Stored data
+--

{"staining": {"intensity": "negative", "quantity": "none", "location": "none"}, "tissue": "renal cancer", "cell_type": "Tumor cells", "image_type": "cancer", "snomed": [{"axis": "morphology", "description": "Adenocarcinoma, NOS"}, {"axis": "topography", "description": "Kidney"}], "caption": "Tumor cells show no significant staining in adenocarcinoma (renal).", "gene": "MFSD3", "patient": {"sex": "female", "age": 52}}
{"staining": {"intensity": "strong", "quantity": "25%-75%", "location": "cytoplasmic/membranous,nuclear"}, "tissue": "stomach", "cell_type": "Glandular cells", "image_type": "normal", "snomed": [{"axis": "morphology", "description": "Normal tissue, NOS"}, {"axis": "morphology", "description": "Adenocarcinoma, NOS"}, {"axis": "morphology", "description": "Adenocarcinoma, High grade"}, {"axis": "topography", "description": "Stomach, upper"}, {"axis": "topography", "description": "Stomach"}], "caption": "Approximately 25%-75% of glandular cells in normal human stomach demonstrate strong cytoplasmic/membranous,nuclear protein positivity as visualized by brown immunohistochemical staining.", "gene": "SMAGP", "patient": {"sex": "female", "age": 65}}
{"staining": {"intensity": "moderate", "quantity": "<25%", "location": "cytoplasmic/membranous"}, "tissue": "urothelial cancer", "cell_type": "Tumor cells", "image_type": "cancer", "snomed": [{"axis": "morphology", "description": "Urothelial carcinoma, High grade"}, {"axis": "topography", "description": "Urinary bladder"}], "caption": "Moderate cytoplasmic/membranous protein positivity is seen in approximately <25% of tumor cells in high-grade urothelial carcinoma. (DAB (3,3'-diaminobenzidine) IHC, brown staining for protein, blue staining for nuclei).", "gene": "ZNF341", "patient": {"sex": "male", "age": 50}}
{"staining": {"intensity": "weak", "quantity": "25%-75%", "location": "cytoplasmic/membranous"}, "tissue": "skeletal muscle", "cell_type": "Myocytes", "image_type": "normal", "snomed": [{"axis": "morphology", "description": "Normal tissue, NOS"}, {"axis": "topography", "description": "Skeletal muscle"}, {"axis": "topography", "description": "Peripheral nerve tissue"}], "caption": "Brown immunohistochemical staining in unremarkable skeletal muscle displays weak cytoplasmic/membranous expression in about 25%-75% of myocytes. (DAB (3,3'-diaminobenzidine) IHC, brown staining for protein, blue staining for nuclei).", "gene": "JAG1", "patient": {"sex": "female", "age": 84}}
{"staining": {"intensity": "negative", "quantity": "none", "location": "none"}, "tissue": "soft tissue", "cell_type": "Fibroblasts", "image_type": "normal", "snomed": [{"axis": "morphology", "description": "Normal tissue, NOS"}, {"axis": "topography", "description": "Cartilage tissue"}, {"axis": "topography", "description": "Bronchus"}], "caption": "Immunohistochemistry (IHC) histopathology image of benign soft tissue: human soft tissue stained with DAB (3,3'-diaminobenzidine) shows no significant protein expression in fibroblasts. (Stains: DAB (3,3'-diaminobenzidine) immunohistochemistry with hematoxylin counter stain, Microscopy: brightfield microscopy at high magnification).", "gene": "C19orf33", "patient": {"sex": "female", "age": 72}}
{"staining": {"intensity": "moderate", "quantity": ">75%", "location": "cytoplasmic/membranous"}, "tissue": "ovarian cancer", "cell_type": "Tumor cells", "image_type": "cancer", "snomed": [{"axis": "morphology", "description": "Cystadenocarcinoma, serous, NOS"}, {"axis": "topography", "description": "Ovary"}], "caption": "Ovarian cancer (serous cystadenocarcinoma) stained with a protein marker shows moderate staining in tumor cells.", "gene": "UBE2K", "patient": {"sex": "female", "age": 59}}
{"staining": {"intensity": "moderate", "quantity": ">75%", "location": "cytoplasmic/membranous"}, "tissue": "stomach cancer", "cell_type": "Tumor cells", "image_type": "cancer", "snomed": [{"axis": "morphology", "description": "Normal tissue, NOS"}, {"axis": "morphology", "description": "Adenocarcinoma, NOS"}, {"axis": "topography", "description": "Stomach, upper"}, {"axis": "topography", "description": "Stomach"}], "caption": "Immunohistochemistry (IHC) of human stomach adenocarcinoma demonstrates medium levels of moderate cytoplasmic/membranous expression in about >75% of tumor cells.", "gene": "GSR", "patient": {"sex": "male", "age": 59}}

+--

_Work order:_ Set down the records again in full. Match them exactly.

_Solution to this exercise:_
{"staining": {"intensity": "negative", "quantity": "none", "location": "none"}, "tissue": "renal cancer", "cell_type": "Tumor cells", "image_type": "cancer", "snomed": [{"axis": "morphology", "description": "Adenocarcinoma, NOS"}, {"axis": "topography", "description": "Kidney"}], "caption": "Tumor cells show no significant staining in adenocarcinoma (renal).", "gene": "MFSD3", "patient": {"sex": "female", "age": 52}}
{"staining": {"intensity": "strong", "quantity": "25%-75%", "location": "cytoplasmic/membranous,nuclear"}, "tissue": "stomach", "cell_type": "Glandular cells", "image_type": "normal", "snomed": [{"axis": "morphology", "description": "Normal tissue, NOS"}, {"axis": "morphology", "description": "Adenocarcinoma, NOS"}, {"axis": "morphology", "description": "Adenocarcinoma, High grade"}, {"axis": "topography", "description": "Stomach, upper"}, {"axis": "topography", "description": "Stomach"}], "caption": "Approximately 25%-75% of glandular cells in normal human stomach demonstrate strong cytoplasmic/membranous,nuclear protein positivity as visualized by brown immunohistochemical staining.", "gene": "SMAGP", "patient": {"sex": "female", "age": 65}}
{"staining": {"intensity": "moderate", "quantity": "<25%", "location": "cytoplasmic/membranous"}, "tissue": "urothelial cancer", "cell_type": "Tumor cells", "image_type": "cancer", "snomed": [{"axis": "morphology", "description": "Urothelial carcinoma, High grade"}, {"axis": "topography", "description": "Urinary bladder"}], "caption": "Moderate cytoplasmic/membranous protein positivity is seen in approximately <25% of tumor cells in high-grade urothelial carcinoma. (DAB (3,3'-diaminobenzidine) IHC, brown staining for protein, blue staining for nuclei).", "gene": "ZNF341", "patient": {"sex": "male", "age": 50}}
{"staining": {"intensity": "weak", "quantity": "25%-75%", "location": "cytoplasmic/membranous"}, "tissue": "skeletal muscle", "cell_type": "Myocytes", "image_type": "normal", "snomed": [{"axis": "morphology", "description": "Normal tissue, NOS"}, {"axis": "topography", "description": "Skeletal muscle"}, {"axis": "topography", "description": "Peripheral nerve tissue"}], "caption": "Brown immunohistochemical staining in unremarkable skeletal muscle displays weak cytoplasmic/membranous expression in about 25%-75% of myocytes. (DAB (3,3'-diaminobenzidine) IHC, brown staining for protein, blue staining for nuclei).", "gene": "JAG1", "patient": {"sex": "female", "age": 84}}
{"staining": {"intensity": "negative", "quantity": "none", "location": "none"}, "tissue": "soft tissue", "cell_type": "Fibroblasts", "image_type": "normal", "snomed": [{"axis": "morphology", "description": "Normal tissue, NOS"}, {"axis": "topography", "description": "Cartilage tissue"}, {"axis": "topography", "description": "Bronchus"}], "caption": "Immunohistochemistry (IHC) histopathology image of benign soft tissue: human soft tissue stained with DAB (3,3'-diaminobenzidine) shows no significant protein expression in fibroblasts. (Stains: DAB (3,3'-diaminobenzidine) immunohistochemistry with hematoxylin counter stain, Microscopy: brightfield microscopy at high magnification).", "gene": "C19orf33", "patient": {"sex": "female", "age": 72}}
{"staining": {"intensity": "moderate", "quantity": ">75%", "location": "cytoplasmic/membranous"}, "tissue": "ovarian cancer", "cell_type": "Tumor cells", "image_type": "cancer", "snomed": [{"axis": "morphology", "description": "Cystadenocarcinoma, serous, NOS"}, {"axis": "topography", "description": "Ovary"}], "caption": "Ovarian cancer (serous cystadenocarcinoma) stained with a protein marker shows moderate staining in tumor cells.", "gene": "UBE2K", "patient": {"sex": "female", "age": 59}}
{"staining": {"intensity": "moderate", "quantity": ">75%", "location": "cytoplasmic/membranous"}, "tissue": "stomach cancer", "cell_type": "Tumor cells", "image_type": "cancer", "snomed": [{"axis": "morphology", "description": "Normal tissue, NOS"}, {"axis": "morphology", "description": "Adenocarcinoma, NOS"}, {"axis": "topography", "description": "Stomach, upper"}, {"axis": "topography", "description": "Stomach"}], "caption": "Immunohistochemistry (IHC) of human stomach adenocarcinoma demonstrates medium levels of moderate cytoplasmic/membranous expression in about >75% of tumor cells.", "gene": "GSR", "patient": {"sex": "male", "age": 59}}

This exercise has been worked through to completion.